__Extract provided__
1989 Dress Rehearsal: Philadelphia
Dress Rehearsal - Philadelphia 1989
In 40 years, the Rolling Stones have released 40-some albums. Which is to say, in four decades they have released about two days worth of music. For this reason, I have always felt compelled to look for more. Concert tapes, studio outtakes, rehearsals, backing racks, flatbed truck appearances, hotel songwriting sessions and even guest appearances with everyone from Carly Simon to Feargull Sharkey offered a chance to hear the band outside of their "recorded legacy".
So…every once in a while my mailbox transforms into a gift basket, and I come away with Stones music I've never heard. A while back I was forwarded some recordings, which purported to be a Steel Wheels Dress Rehearsal.
It has always been interesting, funny, and musically rewarding to listen to Rolling Stones' rehearsals. There have been a handful of great listening experiences (Woodstock 1978…Dallas '72…Toronto '98) and a rusty evening or two (Surrey 1968…the 1978 SNL rehearsals). But we've never really had anything like this newly discovered Philadelphia performance from 1989.
"What passes for 'spontaneous' is very often nothing more than mistakes"…M.J.
On the eve of the crucial coming-out-of-hiatus tour, the band took the stage across the street from the Veterans Stadium venue for a final "all systems" rehearsal in structurally condemned J.F.K. Stadium. There, in a pouring rain, in front of dozens of fans, the Stones ran through the entire Steel Wheels set list (excluding late addition "Almost Hear You Sigh"). In keeping with the philosophy of Mick's solo tours, the Steel Wheels tour would feature strict studio arrangements of the hits, and a Broadway show's worth of lighting, sound and staging cues. Things were very organized. A complete practice run-through of the concert was more than prudent. After all, this was show business!
From 1966 to 1981, The Rolling Stones visited the United States like clockwork, staging concert tours every three years. The routine ground to a halt however following the '81 shows. After 20 years of writing, recording, mixing, promoting, and worldwide concert appearances, the band needed a break. They would play no U.S. concerts for the next 8 years.
History will point to the very real, yet overblown "feud" between Mick and Keith, particularly keying on the Jagger solo albums and tours. During that time our other principal players killed time doing art projects, speedballs, and Mandy Smith. With so many tabloid-ready diversions, most accounts of the Stones in the 80's will likely miss the overwhelming factor of Ian Stewart's death. Stu was the Anchor and his passing set the band adrift…
Finally, in 1988, word came down from Rumor Mountain that a re-focused Mick wanted to try an album and tour with the Stones. The quicker-than-usual Chris Kimsey sessions yielded a cleaner-than-usual record, with the band obviously searching for their collective groove again. But, mixed emotions or not, they decided to run the Tongue Flag up the concert tour flagpole and see if America saluted. Ninety-eight million dollars later, the verdict was in.

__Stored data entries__
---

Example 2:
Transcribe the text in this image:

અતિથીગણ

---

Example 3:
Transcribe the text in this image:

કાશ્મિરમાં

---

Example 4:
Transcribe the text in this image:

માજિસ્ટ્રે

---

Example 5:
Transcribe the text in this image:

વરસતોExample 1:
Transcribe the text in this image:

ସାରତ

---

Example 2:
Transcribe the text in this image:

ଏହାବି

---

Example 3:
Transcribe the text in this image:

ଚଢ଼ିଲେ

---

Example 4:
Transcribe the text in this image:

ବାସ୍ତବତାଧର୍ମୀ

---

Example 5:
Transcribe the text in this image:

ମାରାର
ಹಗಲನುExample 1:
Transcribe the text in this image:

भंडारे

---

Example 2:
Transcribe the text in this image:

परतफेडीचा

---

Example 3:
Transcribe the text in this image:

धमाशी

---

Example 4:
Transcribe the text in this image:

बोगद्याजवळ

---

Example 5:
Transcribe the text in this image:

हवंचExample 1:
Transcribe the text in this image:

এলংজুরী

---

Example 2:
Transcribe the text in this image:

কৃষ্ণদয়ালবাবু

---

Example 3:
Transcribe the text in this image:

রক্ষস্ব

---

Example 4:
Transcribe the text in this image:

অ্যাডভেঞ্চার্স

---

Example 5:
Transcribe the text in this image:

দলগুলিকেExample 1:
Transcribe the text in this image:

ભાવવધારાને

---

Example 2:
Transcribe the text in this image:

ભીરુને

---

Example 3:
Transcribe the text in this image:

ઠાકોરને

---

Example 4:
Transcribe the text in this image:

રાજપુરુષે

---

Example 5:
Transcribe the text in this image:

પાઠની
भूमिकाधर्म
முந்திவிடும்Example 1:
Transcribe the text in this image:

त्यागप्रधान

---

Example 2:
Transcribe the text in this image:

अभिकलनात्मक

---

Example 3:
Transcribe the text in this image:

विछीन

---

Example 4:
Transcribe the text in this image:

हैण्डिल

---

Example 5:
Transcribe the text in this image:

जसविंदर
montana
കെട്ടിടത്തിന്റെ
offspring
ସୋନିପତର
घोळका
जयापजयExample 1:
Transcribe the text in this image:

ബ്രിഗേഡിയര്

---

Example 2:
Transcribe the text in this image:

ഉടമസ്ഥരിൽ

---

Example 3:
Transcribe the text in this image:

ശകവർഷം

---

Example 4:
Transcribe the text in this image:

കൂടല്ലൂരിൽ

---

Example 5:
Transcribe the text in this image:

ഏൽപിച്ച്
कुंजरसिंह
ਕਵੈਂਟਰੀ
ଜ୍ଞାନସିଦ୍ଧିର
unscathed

__Work request 1__
Render this sentence from the article on the Rolling Stones' 1989 Philadelphia dress rehearsal into Spanish: "They would play no U.S. concerts for the next 8 years."
__Work request 2__
Carry on the article about the Rolling Stones' 1989 Philadelphia dress rehearsal, picking up right after its final sentence.
The records have no connection to the text about the Rolling Stones' 1989 rehearsal.

__Response box 1__
No darían ningún concierto en Estados Unidos durante los siguientes 8 años.

__Response box 2__
So here I sit, munching on a soundboard of the Steel Wheels Dress Rehearsal. A unique document, to be sure, featuring an entire Stones stadium concert with virtually no audience. As one might expect, the "sizzle" is missing from this recording…but the "steak" is well done! There's nothing like the early stages of a Stones tour to witness how hard they actually work at the production. In this case, the new attention to detailed arrangements highlights the considerable chops of what I'll always believe is "The Most Under-Rated Rock 'n Roll Band in the World".
One can hear how the weeks of practice at the girls' boarding school paid off as the band brings an entirely new sound to their stage show. As famed restaurateur Bill Wyman once noted, all other bands in history have musically "followed" their singer and/or drummer. But since Beggars Banquet and "Honky Tonk Woman", the Stones have followed only their rhythm guitarist…except for the Steel Wheels tour.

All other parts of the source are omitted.